DIRECTIONS: Which lines of the data contain the string "research"? Copy every one of them.

TASK MATERIAL:
Content starts
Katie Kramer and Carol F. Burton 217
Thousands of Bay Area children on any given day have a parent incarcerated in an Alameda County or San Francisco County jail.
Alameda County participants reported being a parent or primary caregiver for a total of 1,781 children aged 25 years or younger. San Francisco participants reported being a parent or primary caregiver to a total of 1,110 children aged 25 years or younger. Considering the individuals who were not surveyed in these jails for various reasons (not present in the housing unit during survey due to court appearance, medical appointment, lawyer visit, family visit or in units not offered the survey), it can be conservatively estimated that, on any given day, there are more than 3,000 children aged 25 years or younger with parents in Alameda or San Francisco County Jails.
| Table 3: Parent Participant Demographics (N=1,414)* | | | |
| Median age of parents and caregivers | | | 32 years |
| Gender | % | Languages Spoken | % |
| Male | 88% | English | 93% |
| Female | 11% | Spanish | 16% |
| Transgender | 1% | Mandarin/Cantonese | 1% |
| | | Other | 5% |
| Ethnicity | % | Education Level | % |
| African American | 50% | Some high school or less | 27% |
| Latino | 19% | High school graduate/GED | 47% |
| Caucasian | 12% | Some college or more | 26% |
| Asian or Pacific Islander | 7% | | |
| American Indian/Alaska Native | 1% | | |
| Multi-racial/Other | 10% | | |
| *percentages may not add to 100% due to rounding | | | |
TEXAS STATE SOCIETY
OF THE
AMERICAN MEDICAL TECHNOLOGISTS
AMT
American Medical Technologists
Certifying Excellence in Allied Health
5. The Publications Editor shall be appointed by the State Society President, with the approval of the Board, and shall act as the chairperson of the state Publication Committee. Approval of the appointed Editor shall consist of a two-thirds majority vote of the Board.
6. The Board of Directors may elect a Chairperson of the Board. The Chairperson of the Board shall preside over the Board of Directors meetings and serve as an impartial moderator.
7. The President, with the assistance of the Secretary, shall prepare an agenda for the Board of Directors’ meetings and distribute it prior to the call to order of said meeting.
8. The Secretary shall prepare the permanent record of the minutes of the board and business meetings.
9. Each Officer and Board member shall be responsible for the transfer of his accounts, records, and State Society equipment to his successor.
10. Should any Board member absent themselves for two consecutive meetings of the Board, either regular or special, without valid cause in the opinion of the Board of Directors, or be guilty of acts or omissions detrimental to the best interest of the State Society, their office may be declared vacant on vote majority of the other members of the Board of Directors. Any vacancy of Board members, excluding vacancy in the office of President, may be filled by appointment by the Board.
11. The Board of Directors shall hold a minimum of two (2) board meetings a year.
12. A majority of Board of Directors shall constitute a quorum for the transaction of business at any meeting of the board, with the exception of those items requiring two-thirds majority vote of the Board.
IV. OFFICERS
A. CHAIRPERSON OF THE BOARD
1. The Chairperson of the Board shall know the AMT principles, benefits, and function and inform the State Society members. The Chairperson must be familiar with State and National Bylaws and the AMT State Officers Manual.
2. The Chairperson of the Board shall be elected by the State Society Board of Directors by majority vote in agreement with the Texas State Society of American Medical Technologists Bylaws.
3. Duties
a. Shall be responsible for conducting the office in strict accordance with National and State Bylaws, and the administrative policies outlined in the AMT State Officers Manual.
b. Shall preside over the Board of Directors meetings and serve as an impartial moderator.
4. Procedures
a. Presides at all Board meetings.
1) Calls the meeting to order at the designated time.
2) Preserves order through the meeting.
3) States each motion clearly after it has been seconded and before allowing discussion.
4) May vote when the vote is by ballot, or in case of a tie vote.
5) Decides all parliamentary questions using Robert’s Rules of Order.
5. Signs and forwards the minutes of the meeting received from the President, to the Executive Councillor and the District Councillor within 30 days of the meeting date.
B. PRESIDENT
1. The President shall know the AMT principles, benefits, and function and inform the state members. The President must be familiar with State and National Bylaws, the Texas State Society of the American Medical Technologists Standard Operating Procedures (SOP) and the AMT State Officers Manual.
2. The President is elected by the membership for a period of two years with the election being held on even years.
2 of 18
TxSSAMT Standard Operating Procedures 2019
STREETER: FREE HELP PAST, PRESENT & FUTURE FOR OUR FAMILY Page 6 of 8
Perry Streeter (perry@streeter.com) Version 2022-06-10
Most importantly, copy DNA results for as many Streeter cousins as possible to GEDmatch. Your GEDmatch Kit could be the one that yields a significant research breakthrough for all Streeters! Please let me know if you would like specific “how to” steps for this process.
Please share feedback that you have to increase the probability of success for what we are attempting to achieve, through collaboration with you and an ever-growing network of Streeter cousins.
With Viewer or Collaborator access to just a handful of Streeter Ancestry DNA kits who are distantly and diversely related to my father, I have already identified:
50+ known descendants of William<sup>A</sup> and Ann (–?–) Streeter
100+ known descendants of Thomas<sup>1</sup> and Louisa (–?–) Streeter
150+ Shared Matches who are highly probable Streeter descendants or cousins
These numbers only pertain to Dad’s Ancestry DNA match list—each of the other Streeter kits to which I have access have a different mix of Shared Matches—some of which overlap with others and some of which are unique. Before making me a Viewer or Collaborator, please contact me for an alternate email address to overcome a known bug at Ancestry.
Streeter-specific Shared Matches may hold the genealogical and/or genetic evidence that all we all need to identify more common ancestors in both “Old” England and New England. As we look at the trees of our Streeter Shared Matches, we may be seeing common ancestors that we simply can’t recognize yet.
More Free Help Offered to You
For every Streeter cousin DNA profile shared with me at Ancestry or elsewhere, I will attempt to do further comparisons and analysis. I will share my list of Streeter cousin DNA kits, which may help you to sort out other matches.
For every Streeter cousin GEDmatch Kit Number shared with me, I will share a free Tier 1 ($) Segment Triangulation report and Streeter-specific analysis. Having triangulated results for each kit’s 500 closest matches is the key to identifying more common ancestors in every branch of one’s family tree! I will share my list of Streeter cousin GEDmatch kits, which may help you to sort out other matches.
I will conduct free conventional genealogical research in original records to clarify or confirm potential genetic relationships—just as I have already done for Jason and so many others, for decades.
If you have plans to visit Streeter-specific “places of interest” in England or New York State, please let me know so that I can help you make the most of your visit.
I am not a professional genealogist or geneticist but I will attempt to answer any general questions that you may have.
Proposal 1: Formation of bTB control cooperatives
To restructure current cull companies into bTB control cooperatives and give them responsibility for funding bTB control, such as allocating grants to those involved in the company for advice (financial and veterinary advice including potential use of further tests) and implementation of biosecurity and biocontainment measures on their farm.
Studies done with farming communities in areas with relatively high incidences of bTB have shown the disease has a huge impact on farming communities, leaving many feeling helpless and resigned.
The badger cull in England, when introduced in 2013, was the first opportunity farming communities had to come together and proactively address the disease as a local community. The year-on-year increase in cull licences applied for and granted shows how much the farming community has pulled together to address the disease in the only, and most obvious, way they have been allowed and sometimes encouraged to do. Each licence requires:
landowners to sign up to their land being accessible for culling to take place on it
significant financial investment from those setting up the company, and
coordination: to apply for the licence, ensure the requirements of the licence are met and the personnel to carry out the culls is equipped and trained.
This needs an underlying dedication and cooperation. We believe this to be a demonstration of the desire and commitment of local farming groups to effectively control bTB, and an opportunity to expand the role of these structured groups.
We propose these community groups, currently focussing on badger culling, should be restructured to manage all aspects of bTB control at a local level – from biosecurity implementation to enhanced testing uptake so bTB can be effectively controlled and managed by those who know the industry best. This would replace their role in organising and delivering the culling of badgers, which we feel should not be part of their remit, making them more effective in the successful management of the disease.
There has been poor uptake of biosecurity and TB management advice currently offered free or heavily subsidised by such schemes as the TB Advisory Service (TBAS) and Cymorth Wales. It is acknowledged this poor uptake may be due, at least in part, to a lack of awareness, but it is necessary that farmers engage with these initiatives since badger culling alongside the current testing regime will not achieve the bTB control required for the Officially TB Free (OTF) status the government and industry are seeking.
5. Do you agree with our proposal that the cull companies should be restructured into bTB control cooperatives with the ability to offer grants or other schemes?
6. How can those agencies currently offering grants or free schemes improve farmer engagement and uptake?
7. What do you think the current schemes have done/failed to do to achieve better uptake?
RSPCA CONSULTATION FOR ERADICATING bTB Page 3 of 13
Content ends
ANSWER BOX:
Most importantly, copy DNA results for as many Streeter cousins as possible to GEDmatch. Your GEDmatch Kit could be the one that yields a significant research breakthrough for all Streeters! Please let me know if you would like specific “how to” steps for this process.
I will conduct free conventional genealogical research in original records to clarify or confirm potential genetic relationships—just as I have already done for Jason and so many others, for decades.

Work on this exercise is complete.